Warmer oceans: 'We need to start planning for this now'

A report recommends sweeping changes to the recreational fishing sector.
New Zealand's fishing industry could hit a snag if it doesn't plan for warmer oceans significantly affecting marine life, say Niwa scientists.

As the ocean gets warmer it could affect phytoplankton - a key part of the oceans, seas and freshwater basin ecosystems - and could see a reduction in food supply for fish.

"This has already happened in the water just off Tasmania and the south-east corner of Australia, which is warming rapidly as the East Australian current pushes warmer water further south causing huge changes to the ecosystem," said Niwa marine biogeochemist​ Professor Cliff Law.

Tasmania's coastal ecosystems were changing with an increase in subtropical species, which can impact the economy, he said.

"The average warming around New Zealand is 2.5 degrees [Celsius] by the end of this century, which will affect how the ocean mixes and the nutrients available for plankton growth, with knock-on effects on the foodweb and fisheries.
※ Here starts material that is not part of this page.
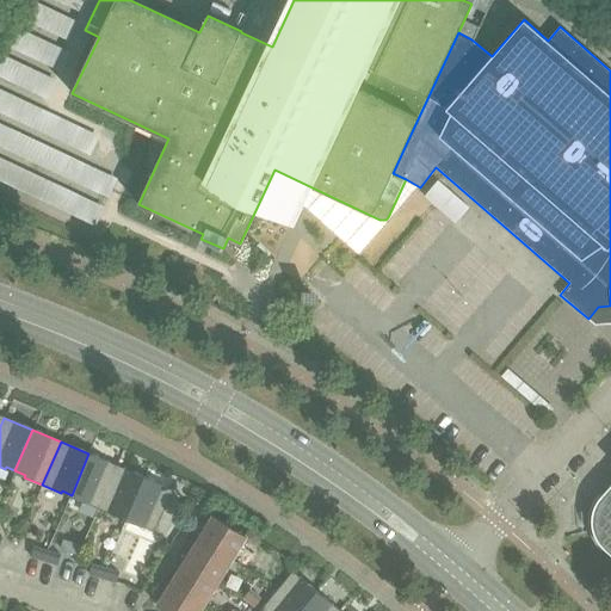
[(88,454),(72,495),(81,499),(80,501),(99,508),(117,466),(88,454)]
"People tend to think of climate change from a terrestrial angle but obviously, as the ocean is a big part of the globe, there will be significant changes. As it's also a significant part of New Zealand's Exclusive Economic Zone we need to start planning for this now."

Near-record sea surface temperatures described as "off the charts" were reported on Monday.
La Nina pattern and higher than normal atmospheric pressure are warming sea surface temperatures by more than 6 degrees Celsius in some areas, compared to the average for this time of year.